Thursday, 2 May 2013: 09:00-13:00
Banquet Hall (Kursaal Centre)
11:00
R. Leung1,2, E. W. Pang1,2,3, M. L. Smith2,3,4 and M. J. Taylor1,2,3, (1)University of Toronto, Toronto, ON, Canada, (2)Hospital for Sick Children, Toronto, ON, Canada, (3)Research Institute, Hospital for Sick Children, Toronto, ON, Canada, (4)University of Toronto, Mississauga, ON, Canada
Background: Impaired social skills are a hallmark of Autism Spectrum Disorders (ASD). The ability to accurately perceive and interpret emotional faces is integral in successful social functioning.  Our group has shown significant differences in neural activity associated with emotional face processing in adolescents with and without ASD. Examining neural activity during emotional face processing in a younger cohort using the same paradigm will determine when differences in neural activity during emotional face processing emerge during development.

Objectives: We examined neural responses associated with emotional face processing in children with and without ASD through the use of magnetoencephalography (MEG). We hypothesized that a distinct spatiotemporal profile of neural activity during emotional face processing would be seen in children with ASD relative to typically developing controls.

Methods: We have preliminary data on eight children with high-functioning ASD, determined by ADOS and ADI, (7M, M=9.4+1.2 years) and nine typically developing controls (8M, M=9.2+1.1 years). Participants completed an implicit emotional face processing task while in the MEG scanner. Emotional (happy or angry) or neutral faces were shown concurrently with a scrambled pattern (target), on either side of a central fixation cross. Children indicated the location of the target. Individual structural MRIs were acquired for co-registration with MEG data. To examine the time course of neural activation during emotional face processing, global field power (GFP) plots were generated for emotional and neutral faces. The children also completed two subtests of the WASI and the Affect Recognition subtest of the NEPSY-II.

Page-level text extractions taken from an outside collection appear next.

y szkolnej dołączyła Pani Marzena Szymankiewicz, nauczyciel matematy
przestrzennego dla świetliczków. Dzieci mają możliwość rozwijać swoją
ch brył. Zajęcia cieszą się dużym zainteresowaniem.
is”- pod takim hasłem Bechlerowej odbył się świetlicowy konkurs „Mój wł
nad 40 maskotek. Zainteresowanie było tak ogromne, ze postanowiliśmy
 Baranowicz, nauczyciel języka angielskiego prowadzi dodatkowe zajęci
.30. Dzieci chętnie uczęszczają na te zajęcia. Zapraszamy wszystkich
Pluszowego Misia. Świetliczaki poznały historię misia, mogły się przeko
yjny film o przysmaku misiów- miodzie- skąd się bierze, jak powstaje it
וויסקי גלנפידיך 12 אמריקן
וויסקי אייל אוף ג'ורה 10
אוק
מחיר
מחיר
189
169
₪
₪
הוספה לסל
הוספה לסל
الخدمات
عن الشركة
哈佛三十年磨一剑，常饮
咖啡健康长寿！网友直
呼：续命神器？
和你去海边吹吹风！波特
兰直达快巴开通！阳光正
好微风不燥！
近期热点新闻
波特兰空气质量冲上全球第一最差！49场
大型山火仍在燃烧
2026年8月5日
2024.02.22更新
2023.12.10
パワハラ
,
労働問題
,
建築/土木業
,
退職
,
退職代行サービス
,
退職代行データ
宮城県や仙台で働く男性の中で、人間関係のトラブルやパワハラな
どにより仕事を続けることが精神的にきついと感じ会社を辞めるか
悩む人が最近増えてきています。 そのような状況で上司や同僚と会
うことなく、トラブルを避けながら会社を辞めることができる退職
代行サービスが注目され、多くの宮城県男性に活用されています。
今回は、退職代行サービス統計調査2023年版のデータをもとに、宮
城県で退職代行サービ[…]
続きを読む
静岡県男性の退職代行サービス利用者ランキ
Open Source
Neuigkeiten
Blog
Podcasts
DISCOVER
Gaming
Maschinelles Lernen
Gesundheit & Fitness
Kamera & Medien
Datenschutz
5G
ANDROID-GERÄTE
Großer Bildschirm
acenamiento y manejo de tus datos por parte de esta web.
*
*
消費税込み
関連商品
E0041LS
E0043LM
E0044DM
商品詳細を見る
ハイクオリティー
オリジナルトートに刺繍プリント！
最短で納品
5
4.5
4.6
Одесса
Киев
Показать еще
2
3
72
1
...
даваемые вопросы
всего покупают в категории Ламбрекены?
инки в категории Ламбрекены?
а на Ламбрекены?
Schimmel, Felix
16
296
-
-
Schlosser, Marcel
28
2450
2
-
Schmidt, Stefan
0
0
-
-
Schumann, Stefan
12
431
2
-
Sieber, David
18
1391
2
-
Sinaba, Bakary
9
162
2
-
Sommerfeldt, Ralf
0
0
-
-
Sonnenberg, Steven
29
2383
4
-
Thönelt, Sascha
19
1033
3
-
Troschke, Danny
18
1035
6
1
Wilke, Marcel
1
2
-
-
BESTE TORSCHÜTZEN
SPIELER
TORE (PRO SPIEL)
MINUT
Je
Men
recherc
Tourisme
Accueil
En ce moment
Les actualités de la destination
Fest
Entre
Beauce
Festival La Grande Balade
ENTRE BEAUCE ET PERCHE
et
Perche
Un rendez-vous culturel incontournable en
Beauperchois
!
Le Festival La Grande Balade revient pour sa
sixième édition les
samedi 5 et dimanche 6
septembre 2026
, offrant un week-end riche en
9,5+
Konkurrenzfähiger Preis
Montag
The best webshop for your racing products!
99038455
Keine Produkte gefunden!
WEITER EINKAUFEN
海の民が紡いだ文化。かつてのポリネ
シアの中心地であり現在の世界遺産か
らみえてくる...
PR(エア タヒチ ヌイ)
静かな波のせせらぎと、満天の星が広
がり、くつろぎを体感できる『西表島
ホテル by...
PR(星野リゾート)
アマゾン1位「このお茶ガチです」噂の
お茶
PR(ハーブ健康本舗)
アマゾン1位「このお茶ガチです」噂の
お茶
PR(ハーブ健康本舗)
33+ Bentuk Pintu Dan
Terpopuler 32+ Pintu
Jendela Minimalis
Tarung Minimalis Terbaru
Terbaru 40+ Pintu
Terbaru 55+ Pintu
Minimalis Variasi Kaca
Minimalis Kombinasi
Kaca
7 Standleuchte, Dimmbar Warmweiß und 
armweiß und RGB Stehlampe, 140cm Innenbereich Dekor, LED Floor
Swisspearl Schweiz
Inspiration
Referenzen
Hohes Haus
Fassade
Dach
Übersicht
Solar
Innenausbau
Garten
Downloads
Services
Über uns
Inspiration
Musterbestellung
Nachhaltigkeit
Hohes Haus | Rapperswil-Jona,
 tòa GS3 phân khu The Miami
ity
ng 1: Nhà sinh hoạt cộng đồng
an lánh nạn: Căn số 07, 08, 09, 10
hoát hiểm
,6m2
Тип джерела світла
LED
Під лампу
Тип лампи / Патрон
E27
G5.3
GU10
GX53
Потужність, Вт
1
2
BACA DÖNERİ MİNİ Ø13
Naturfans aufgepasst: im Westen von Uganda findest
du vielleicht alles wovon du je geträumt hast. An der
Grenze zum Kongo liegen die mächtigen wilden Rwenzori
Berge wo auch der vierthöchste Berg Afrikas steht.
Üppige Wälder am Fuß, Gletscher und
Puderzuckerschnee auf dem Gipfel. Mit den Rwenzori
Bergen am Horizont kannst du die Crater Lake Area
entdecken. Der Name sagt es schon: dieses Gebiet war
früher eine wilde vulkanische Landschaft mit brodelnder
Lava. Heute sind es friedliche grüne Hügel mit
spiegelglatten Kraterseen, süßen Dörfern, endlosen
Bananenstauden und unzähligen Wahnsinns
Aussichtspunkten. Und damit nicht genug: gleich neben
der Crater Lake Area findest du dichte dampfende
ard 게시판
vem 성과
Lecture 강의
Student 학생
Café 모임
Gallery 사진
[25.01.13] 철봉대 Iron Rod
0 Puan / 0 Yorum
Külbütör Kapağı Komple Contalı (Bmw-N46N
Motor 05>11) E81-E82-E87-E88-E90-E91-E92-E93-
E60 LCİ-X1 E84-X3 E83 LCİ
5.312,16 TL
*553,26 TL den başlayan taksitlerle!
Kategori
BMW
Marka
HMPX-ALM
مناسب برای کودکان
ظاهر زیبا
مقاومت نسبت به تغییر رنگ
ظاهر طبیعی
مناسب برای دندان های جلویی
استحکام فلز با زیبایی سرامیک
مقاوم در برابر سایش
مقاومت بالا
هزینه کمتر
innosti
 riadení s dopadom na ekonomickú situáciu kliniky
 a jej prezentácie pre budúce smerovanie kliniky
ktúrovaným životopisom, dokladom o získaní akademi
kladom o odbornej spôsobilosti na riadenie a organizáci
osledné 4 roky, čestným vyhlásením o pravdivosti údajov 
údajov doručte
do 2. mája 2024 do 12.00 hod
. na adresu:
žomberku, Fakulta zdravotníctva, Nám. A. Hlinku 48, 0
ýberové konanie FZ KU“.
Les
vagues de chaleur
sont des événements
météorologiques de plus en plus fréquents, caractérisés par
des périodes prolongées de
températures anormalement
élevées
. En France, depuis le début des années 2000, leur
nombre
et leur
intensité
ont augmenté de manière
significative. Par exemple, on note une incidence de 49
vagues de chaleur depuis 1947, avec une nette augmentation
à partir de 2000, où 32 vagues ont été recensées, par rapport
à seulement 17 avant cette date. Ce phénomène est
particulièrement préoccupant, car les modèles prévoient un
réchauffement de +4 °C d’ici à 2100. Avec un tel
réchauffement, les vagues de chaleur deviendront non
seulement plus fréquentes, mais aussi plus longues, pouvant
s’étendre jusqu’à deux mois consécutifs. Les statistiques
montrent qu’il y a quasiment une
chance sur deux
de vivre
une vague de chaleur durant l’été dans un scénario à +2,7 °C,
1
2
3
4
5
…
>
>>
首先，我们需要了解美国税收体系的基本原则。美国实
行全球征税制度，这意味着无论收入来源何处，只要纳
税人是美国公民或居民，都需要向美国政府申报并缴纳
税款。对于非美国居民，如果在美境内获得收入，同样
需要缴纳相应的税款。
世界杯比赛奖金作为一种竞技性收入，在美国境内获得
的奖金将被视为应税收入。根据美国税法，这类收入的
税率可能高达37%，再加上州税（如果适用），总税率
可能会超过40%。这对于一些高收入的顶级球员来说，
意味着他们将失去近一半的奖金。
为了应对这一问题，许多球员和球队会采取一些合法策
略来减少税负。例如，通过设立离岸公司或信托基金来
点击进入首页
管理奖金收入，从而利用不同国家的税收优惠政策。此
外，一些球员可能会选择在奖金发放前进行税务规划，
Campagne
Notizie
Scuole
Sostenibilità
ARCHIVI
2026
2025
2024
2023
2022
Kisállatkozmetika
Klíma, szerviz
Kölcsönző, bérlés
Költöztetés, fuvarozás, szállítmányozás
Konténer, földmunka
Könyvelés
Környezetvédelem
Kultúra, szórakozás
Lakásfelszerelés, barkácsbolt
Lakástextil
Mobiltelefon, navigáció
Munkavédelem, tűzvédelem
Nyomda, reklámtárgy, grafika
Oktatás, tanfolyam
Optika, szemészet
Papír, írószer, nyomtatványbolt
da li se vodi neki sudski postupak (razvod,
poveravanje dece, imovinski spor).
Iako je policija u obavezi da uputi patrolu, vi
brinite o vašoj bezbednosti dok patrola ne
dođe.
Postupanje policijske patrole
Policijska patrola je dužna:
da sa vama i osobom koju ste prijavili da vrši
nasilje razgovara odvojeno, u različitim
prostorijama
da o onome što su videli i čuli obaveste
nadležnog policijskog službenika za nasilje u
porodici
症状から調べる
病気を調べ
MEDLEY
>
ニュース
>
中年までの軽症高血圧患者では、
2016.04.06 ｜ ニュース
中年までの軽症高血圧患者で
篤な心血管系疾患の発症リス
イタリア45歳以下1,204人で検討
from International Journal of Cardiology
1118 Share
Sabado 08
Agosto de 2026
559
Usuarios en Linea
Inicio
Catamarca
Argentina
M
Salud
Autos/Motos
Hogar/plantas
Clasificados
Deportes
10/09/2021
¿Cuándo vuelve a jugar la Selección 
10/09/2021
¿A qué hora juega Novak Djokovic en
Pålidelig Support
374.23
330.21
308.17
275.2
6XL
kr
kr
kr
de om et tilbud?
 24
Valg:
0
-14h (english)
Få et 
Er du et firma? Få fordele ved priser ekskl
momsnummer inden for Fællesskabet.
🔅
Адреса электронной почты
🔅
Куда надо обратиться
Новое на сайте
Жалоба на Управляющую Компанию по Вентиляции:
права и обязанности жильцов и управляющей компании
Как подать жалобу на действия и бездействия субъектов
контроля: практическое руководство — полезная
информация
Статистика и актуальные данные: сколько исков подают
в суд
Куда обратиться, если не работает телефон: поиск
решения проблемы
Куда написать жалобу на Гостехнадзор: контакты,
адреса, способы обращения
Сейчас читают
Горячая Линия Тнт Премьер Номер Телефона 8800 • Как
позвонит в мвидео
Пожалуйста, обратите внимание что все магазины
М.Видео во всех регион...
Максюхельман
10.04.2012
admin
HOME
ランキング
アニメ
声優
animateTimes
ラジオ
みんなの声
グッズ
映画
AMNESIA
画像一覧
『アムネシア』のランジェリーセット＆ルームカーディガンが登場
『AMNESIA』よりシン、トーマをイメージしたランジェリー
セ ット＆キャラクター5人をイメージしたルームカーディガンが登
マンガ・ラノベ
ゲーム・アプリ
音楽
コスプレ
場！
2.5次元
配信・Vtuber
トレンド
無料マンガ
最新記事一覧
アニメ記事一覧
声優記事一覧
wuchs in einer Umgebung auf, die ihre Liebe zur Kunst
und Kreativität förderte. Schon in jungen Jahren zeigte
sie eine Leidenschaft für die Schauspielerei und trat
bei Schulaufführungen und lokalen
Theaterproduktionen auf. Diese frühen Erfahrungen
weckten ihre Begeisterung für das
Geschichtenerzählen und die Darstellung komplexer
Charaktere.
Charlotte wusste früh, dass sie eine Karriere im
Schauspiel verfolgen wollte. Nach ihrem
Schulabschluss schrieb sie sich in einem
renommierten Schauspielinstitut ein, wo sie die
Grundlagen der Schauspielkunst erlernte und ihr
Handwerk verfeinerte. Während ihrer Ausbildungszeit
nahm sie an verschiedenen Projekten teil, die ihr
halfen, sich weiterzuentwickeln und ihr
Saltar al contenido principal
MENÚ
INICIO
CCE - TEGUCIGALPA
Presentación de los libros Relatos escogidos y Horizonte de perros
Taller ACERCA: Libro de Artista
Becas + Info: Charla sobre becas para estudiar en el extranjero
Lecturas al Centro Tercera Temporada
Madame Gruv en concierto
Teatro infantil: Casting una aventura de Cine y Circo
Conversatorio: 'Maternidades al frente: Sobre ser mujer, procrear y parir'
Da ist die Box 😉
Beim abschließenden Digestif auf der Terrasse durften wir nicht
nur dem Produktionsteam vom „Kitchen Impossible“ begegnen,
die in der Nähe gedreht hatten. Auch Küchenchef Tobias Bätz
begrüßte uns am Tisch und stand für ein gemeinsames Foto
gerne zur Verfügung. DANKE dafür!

Results: To angry and happy faces, GFP plots showed similar trends in neural activity between groups, with peaks at approximately 140ms and 180ms.  Control children showed consistently greater overall amplitudes of neural activity relative to children with ASD. A different pattern was seen for neutral faces. GFP plots showed greater activity in controls peaking at approximately 140ms but greater neural activity in children with ASD at a second peak at approximately 180ms. Further analyses will be conducted, on a larger cohort of 15 children per group. MANOVA showed no significant effects of group or emotion on response latencies. Independent sample t-test showed significant differences in performance on the Affect Recognition subtest, with children with ASD (N=5) scoring lower (M=9.8, SD=2.0) than controls (N=8, M=12.0, SD=1.2), t(11)=2.5, p=.031.

Conclusions: Our preliminary results indicate that while children with ASD respond at similar latencies to emotional faces compared to controls, the underlying neural activity shows differences early on (100ms), similar to our previous findings in adolescents with and without ASD. This suggests that neural differences underlying emotional face processing are present in children with ASD. Of particular interest was the reversed pattern of neural activity to neutral faces, with children with ASD showing greater overall activity relative to control children.  This raises a caveat for studies that use neutral as an emotional baseline, especially in autism. That emotional face processing deficits exist in childhood is further supported by behavioural findings that children with ASD recognized facial affect more poorly than children without autism.